# BRIEF
Print the data that follows exactly, leaving nothing out.
::::::::::
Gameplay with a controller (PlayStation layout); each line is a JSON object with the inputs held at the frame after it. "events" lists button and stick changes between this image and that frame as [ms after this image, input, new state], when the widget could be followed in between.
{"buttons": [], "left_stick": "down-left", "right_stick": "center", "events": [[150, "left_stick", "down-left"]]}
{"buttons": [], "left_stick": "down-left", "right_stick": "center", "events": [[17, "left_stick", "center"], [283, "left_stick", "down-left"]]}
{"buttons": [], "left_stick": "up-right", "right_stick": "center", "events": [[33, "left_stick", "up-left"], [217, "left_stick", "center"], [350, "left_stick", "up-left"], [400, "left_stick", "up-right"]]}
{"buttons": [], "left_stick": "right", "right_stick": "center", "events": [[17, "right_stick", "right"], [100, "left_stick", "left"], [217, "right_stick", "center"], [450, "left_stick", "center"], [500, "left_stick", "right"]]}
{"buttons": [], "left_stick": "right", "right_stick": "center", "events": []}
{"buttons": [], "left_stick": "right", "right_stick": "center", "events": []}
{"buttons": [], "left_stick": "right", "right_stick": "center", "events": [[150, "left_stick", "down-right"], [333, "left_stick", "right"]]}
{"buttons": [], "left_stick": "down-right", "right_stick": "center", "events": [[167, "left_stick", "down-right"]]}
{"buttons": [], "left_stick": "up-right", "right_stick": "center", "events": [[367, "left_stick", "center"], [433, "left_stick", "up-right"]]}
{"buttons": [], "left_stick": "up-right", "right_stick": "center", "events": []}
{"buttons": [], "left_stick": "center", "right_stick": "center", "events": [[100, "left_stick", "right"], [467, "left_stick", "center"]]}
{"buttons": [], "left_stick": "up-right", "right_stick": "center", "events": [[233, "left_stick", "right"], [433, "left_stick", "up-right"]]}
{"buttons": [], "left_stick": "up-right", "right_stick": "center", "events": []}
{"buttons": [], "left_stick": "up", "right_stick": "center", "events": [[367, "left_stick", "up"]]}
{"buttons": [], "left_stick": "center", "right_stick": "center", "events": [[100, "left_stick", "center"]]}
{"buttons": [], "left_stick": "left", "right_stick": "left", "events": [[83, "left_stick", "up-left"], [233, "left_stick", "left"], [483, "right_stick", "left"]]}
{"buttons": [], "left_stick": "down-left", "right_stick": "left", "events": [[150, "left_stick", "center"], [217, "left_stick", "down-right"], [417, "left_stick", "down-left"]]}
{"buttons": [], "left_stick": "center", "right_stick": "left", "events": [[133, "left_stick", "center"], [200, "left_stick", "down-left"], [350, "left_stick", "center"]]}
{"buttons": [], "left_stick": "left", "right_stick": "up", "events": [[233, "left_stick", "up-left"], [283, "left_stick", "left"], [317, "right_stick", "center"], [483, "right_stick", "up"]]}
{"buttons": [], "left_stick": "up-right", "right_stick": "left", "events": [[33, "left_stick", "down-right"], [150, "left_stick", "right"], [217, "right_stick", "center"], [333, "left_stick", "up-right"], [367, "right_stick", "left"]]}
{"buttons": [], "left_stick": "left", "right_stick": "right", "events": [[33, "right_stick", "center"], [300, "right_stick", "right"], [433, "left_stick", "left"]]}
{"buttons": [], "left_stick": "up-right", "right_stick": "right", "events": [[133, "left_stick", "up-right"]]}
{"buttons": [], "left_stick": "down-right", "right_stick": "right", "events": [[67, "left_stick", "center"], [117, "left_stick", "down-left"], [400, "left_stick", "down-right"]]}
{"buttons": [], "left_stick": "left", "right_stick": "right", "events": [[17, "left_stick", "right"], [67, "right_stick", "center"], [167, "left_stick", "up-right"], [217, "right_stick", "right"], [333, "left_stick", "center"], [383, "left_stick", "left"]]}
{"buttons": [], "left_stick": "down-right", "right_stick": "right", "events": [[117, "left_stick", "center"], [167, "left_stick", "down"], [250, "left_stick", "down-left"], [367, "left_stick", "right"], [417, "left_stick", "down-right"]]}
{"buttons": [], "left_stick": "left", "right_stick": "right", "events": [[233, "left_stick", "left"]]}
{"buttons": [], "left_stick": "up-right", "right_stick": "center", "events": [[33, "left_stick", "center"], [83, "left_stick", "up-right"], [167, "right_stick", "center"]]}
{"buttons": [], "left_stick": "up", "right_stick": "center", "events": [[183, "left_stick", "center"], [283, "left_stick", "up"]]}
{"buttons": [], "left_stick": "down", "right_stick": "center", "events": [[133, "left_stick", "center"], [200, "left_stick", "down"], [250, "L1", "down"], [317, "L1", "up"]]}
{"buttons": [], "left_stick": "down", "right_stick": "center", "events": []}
::::::::::
# RESULT FOR THIS TASK
Gameplay with a controller (PlayStation layout); each line is a JSON object with the inputs held at the frame after it. "events" lists button and stick changes between this image and that frame as [ms after this image, input, new state], when the widget could be followed in between.
{"buttons": [], "left_stick": "down-left", "right_stick": "center", "events": [[150, "left_stick", "down-left"]]}
{"buttons": [], "left_stick": "down-left", "right_stick": "center", "events": [[17, "left_stick", "center"], [283, "left_stick", "down-left"]]}
{"buttons": [], "left_stick": "up-right", "right_stick": "center", "events": [[33, "left_stick", "up-left"], [217, "left_stick", "center"], [350, "left_stick", "up-left"], [400, "left_stick", "up-right"]]}
{"buttons": [], "left_stick": "right", "right_stick": "center", "events": [[17, "right_stick", "right"], [100, "left_stick", "left"], [217, "right_stick", "center"], [450, "left_stick", "center"], [500, "left_stick", "right"]]}
{"buttons": [], "left_stick": "right", "right_stick": "center", "events": []}
{"buttons": [], "left_stick": "right", "right_stick": "center", "events": []}
{"buttons": [], "left_stick": "right", "right_stick": "center", "events": [[150, "left_stick", "down-right"], [333, "left_stick", "right"]]}
{"buttons": [], "left_stick": "down-right", "right_stick": "center", "events": [[167, "left_stick", "down-right"]]}
{"buttons": [], "left_stick": "up-right", "right_stick": "center", "events": [[367, "left_stick", "center"], [433, "left_stick", "up-right"]]}
{"buttons": [], "left_stick": "up-right", "right_stick": "center", "events": []}
{"buttons": [], "left_stick": "center", "right_stick": "center", "events": [[100, "left_stick", "right"], [467, "left_stick", "center"]]}
{"buttons": [], "left_stick": "up-right", "right_stick": "center", "events": [[233, "left_stick", "right"], [433, "left_stick", "up-right"]]}
{"buttons": [], "left_stick": "up-right", "right_stick": "center", "events": []}
{"buttons": [], "left_stick": "up", "right_stick": "center", "events": [[367, "left_stick", "up"]]}
{"buttons": [], "left_stick": "center", "right_stick": "center", "events": [[100, "left_stick", "center"]]}
{"buttons": [], "left_stick": "left", "right_stick": "left", "events": [[83, "left_stick", "up-left"], [233, "left_stick", "left"], [483, "right_stick", "left"]]}
{"buttons": [], "left_stick": "down-left", "right_stick": "left", "events": [[150, "left_stick", "center"], [217, "left_stick", "down-right"], [417, "left_stick", "down-left"]]}
{"buttons": [], "left_stick": "center", "right_stick": "left", "events": [[133, "left_stick", "center"], [200, "left_stick", "down-left"], [350, "left_stick", "center"]]}
{"buttons": [], "left_stick": "left", "right_stick": "up", "events": [[233, "left_stick", "up-left"], [283, "left_stick", "left"], [317, "right_stick", "center"], [483, "right_stick", "up"]]}
{"buttons": [], "left_stick": "up-right", "right_stick": "left", "events": [[33, "left_stick", "down-right"], [150, "left_stick", "right"], [217, "right_stick", "center"], [333, "left_stick", "up-right"], [367, "right_stick", "left"]]}
{"buttons": [], "left_stick": "left", "right_stick": "right", "events": [[33, "right_stick", "center"], [300, "right_stick", "right"], [433, "left_stick", "left"]]}
{"buttons": [], "left_stick": "up-right", "right_stick": "right", "events": [[133, "left_stick", "up-right"]]}
{"buttons": [], "left_stick": "down-right", "right_stick": "right", "events": [[67, "left_stick", "center"], [117, "left_stick", "down-left"], [400, "left_stick", "down-right"]]}
{"buttons": [], "left_stick": "left", "right_stick": "right", "events": [[17, "left_stick", "right"], [67, "right_stick", "center"], [167, "left_stick", "up-right"], [217, "right_stick", "right"], [333, "left_stick", "center"], [383, "left_stick", "left"]]}
{"buttons": [], "left_stick": "down-right", "right_stick": "right", "events": [[117, "left_stick", "center"], [167, "left_stick", "down"], [250, "left_stick", "down-left"], [367, "left_stick", "right"], [417, "left_stick", "down-right"]]}
{"buttons": [], "left_stick": "left", "right_stick": "right", "events": [[233, "left_stick", "left"]]}
{"buttons": [], "left_stick": "up-right", "right_stick": "center", "events": [[33, "left_stick", "center"], [83, "left_stick", "up-right"], [167, "right_stick", "center"]]}
{"buttons": [], "left_stick": "up", "right_stick": "center", "events": [[183, "left_stick", "center"], [283, "left_stick", "up"]]}
{"buttons": [], "left_stick": "down", "right_stick": "center", "events": [[133, "left_stick", "center"], [200, "left_stick", "down"], [250, "L1", "down"], [317, "L1", "up"]]}
{"buttons": [], "left_stick": "down", "right_stick": "center", "events": []}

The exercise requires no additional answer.